在前線作戰的那段期間,上甘嶺一號陣地九連長夏遠的名號可是在15軍如雷貫耳般,是十五軍所有指戰員心中崇敬的物件,不少進入到上甘嶺的戰士都期待著見到夏遠連長的真容。
而今戰士們終於看到這位戰鬥英雄,怎能不激動。
他身上的棉服十分破舊,渾身上下髒兮兮的,彷彿在泥地裡打過滾一樣,臉上一道猙獰的黑色血痕,是一道象徵著榮耀的存在。
夏遠看著眼前一名名戰士,說道:“你們打的不錯,堅守住了八號坑道,但現在也不是高興的時候,二號陣地和十一號陣地上的戰鬥還沒有結束,我們要去增援他們!”
“是!”
蔡青鄭重的點頭。
“那就留下一個戰鬥小組,打掃戰場,其他人跟我出發!”
在收復八號陣地之後,夏遠手下已經有了一個加強班的隊伍,迅速前往二號陣地,增援二號坑道里的戰士。
二號陣地上槍聲大作,戰鬥異常激烈,時不時傳來60炮的炮轟。
怎麼回事,二號陣地的戰鬥怎麼會這麼激烈?
夏遠帶著隊伍,很快來到二號陣地邊緣地帶,隔著硝煙的濃霧,夏遠開啟了鷹眼,看到了負責進攻二號怎地的戰士,他目光一凝,那些戰士竟然是一名名負傷的傷員,他們的身上纏著繃帶,一些戰士僅依靠一隻手射擊,另外一隻手臂已經打沒了,有一位戰士雙目失明,卻揹著一名失去雙腿的戰士組織反擊,子彈嗖嗖的穿過戰場,穿透迷霧,擊穿他們的身體,失明的戰士在地上摸爬著,似乎確定了同伴已經犧牲,他便摸到同伴掉落的槍,依舊熟練地上彈,尋著傳來敵人槍聲的方向,開槍射擊,子彈卻打到了天上。

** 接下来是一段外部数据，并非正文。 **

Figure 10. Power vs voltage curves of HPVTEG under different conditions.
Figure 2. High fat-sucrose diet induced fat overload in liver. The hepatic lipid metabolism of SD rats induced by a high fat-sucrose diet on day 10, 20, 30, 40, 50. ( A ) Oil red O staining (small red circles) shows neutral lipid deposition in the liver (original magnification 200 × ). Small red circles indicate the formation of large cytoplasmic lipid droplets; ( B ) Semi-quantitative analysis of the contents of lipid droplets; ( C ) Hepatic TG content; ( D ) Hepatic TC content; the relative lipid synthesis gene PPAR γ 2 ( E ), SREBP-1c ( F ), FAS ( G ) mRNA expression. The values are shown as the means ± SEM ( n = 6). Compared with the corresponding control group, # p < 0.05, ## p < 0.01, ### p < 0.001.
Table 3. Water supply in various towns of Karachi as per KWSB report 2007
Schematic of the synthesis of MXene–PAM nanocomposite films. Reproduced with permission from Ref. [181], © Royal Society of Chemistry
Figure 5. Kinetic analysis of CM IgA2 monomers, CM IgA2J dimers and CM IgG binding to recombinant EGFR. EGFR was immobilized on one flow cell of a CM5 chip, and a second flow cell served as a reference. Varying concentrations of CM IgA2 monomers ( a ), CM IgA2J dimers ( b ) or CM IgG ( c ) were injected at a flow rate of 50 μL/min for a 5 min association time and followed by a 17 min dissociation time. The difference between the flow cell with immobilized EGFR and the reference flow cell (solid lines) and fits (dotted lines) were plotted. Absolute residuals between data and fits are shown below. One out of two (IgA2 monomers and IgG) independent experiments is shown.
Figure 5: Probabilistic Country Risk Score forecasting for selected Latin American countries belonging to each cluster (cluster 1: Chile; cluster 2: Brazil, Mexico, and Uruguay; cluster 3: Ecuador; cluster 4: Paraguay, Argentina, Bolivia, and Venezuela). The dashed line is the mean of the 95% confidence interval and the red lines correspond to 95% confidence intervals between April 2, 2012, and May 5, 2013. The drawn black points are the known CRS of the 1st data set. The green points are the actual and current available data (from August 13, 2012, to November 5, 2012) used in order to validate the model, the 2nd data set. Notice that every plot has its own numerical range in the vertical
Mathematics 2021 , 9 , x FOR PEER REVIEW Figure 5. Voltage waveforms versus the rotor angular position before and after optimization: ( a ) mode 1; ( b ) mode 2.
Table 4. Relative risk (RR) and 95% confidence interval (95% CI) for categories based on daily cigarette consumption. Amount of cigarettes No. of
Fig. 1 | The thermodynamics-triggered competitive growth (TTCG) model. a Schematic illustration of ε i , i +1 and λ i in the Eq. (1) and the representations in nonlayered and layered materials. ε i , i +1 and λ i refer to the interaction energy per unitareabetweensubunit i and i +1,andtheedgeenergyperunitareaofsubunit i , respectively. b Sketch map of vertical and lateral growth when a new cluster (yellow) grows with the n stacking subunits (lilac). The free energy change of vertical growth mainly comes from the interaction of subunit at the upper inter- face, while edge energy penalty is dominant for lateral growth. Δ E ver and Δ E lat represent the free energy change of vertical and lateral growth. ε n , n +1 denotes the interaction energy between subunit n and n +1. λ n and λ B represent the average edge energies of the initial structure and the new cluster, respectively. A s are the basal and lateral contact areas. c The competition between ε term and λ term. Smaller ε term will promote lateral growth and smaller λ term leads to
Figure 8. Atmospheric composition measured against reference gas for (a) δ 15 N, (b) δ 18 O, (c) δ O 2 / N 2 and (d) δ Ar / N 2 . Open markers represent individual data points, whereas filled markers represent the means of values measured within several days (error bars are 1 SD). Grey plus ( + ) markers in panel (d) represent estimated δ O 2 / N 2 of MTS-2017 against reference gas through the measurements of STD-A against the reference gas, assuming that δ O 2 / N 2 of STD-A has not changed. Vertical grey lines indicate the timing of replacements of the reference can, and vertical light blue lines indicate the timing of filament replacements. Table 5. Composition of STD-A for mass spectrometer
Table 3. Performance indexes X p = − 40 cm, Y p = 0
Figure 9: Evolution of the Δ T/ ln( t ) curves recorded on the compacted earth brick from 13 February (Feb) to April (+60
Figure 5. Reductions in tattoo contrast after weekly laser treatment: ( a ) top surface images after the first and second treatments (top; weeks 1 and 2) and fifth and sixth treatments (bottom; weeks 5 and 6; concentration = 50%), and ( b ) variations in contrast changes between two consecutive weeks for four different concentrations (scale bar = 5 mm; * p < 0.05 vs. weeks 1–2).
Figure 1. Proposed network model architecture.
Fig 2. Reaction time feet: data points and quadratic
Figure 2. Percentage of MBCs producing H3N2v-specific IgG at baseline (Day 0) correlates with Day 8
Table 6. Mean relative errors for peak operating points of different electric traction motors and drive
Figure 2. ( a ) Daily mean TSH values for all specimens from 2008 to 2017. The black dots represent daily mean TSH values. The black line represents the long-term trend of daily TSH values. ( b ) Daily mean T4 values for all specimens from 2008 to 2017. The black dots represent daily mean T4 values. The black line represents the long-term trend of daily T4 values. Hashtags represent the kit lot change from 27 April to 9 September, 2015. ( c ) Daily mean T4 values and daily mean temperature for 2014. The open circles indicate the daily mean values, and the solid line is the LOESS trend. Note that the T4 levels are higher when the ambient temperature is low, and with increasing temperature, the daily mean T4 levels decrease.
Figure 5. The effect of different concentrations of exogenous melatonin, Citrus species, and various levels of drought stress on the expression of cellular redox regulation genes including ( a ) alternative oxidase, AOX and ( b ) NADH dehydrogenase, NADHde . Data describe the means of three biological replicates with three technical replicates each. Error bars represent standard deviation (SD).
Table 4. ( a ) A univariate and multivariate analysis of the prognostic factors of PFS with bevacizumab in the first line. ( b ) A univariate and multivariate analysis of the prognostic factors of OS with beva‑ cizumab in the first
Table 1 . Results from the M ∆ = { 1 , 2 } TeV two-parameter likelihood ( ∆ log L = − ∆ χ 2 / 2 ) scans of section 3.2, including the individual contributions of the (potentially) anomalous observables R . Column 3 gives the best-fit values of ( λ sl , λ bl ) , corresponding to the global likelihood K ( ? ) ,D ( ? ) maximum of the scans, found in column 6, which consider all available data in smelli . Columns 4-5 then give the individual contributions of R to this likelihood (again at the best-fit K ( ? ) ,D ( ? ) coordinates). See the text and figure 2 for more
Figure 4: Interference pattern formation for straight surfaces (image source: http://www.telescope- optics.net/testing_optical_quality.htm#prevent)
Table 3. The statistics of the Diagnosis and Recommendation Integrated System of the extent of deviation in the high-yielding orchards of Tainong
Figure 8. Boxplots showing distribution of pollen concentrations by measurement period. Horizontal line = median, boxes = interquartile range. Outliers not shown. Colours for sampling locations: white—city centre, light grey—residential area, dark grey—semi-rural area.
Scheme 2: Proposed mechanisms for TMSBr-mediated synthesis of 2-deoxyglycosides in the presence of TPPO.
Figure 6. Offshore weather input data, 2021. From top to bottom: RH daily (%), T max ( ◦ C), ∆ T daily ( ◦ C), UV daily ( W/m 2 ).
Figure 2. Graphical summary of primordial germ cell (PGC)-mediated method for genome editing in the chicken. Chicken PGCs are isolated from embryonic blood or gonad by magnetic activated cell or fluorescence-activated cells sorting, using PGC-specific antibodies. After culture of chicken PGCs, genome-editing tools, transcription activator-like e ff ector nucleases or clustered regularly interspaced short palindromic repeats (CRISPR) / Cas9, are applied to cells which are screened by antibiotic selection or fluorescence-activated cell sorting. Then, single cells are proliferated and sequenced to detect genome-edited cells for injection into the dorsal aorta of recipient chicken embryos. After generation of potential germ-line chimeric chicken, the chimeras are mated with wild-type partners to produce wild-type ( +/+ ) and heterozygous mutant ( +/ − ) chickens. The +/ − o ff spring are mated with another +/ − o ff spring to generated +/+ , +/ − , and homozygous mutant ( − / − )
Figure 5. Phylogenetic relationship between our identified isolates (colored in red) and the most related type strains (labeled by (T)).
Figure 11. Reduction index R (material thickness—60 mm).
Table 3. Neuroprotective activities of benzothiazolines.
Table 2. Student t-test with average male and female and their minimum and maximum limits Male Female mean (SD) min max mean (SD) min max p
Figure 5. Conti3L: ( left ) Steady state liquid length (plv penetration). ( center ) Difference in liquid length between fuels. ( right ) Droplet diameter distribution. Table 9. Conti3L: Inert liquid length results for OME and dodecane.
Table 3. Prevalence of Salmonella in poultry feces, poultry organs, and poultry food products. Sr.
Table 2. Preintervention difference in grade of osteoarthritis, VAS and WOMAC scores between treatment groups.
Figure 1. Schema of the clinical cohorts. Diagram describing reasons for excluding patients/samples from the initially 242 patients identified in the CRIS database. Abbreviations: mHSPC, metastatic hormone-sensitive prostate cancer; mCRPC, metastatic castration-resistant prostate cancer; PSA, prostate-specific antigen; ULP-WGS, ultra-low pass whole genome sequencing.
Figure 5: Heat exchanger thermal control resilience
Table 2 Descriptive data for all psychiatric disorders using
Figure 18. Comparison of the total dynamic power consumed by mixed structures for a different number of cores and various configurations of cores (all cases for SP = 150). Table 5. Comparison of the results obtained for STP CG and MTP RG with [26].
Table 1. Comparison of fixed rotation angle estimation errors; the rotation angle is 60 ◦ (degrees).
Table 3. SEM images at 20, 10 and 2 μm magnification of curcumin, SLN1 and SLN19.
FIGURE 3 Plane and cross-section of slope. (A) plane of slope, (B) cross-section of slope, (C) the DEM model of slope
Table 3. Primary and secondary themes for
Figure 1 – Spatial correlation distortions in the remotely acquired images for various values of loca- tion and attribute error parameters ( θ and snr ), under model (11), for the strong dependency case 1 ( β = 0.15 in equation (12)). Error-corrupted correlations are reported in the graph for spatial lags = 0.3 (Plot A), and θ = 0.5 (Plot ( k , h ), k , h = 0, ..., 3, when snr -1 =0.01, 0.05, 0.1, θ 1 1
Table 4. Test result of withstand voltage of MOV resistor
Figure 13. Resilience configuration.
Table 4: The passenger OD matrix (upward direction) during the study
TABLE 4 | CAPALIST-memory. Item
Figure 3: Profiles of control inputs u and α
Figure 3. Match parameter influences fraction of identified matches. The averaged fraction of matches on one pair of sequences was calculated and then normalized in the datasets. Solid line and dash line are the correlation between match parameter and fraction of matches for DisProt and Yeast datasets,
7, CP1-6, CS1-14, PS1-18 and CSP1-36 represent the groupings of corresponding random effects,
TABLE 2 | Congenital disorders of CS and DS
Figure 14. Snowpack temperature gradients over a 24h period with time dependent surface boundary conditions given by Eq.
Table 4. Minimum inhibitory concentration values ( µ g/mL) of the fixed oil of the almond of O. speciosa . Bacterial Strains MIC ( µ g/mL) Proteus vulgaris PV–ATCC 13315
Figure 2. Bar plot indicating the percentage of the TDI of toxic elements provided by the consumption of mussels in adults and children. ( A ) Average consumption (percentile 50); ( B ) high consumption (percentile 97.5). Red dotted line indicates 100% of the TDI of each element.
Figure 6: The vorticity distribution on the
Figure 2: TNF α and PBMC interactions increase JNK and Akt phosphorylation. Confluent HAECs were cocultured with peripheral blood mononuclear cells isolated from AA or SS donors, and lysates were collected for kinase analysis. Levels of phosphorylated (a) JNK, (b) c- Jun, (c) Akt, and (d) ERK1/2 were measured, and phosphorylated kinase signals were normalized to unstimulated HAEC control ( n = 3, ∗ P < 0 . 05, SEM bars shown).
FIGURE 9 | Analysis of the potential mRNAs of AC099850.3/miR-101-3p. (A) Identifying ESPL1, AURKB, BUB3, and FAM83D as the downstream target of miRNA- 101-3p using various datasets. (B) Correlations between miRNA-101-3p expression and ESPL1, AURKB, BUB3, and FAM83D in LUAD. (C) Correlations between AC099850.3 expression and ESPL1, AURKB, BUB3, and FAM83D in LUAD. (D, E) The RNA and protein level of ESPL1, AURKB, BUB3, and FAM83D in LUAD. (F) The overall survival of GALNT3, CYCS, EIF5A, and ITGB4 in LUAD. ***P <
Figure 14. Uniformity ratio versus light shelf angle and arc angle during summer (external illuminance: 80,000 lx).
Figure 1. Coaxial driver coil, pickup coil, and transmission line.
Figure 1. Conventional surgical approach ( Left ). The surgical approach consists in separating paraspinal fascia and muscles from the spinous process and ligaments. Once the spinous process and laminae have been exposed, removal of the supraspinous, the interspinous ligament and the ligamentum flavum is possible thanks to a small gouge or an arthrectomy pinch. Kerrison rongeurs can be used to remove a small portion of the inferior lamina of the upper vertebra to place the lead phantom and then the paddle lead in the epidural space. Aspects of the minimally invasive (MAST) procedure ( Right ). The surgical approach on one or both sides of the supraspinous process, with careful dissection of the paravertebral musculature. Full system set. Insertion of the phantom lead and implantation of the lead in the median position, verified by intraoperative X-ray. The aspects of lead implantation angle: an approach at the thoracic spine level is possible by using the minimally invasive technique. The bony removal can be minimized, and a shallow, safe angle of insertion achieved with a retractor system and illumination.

即便是這樣,二號坑道里的戰士們依舊沒有放棄,他們拖著受傷的身體,同敵人頑強戰鬥。
看到這慘烈的一幕,夏遠的眼睛一下子紅了,他立即大喊道:
“把炮支起來!增援正面進攻的隊伍,蔡青,給你兩個戰鬥小組的戰士,三挺機槍,在敵人後邊貓著,看到敵人撤下來,給我狠狠地打!給我把山上的敵人全殲了!”
兩名炮手迅速在一個有利位置將炮支起來,蔡青也帶著兩個戰鬥小組的戰士向敵人的屁股摸過去,夏遠則帶著其他戰士,按照攻下八號陣地上的方法,從敵人的側翼穿插進入。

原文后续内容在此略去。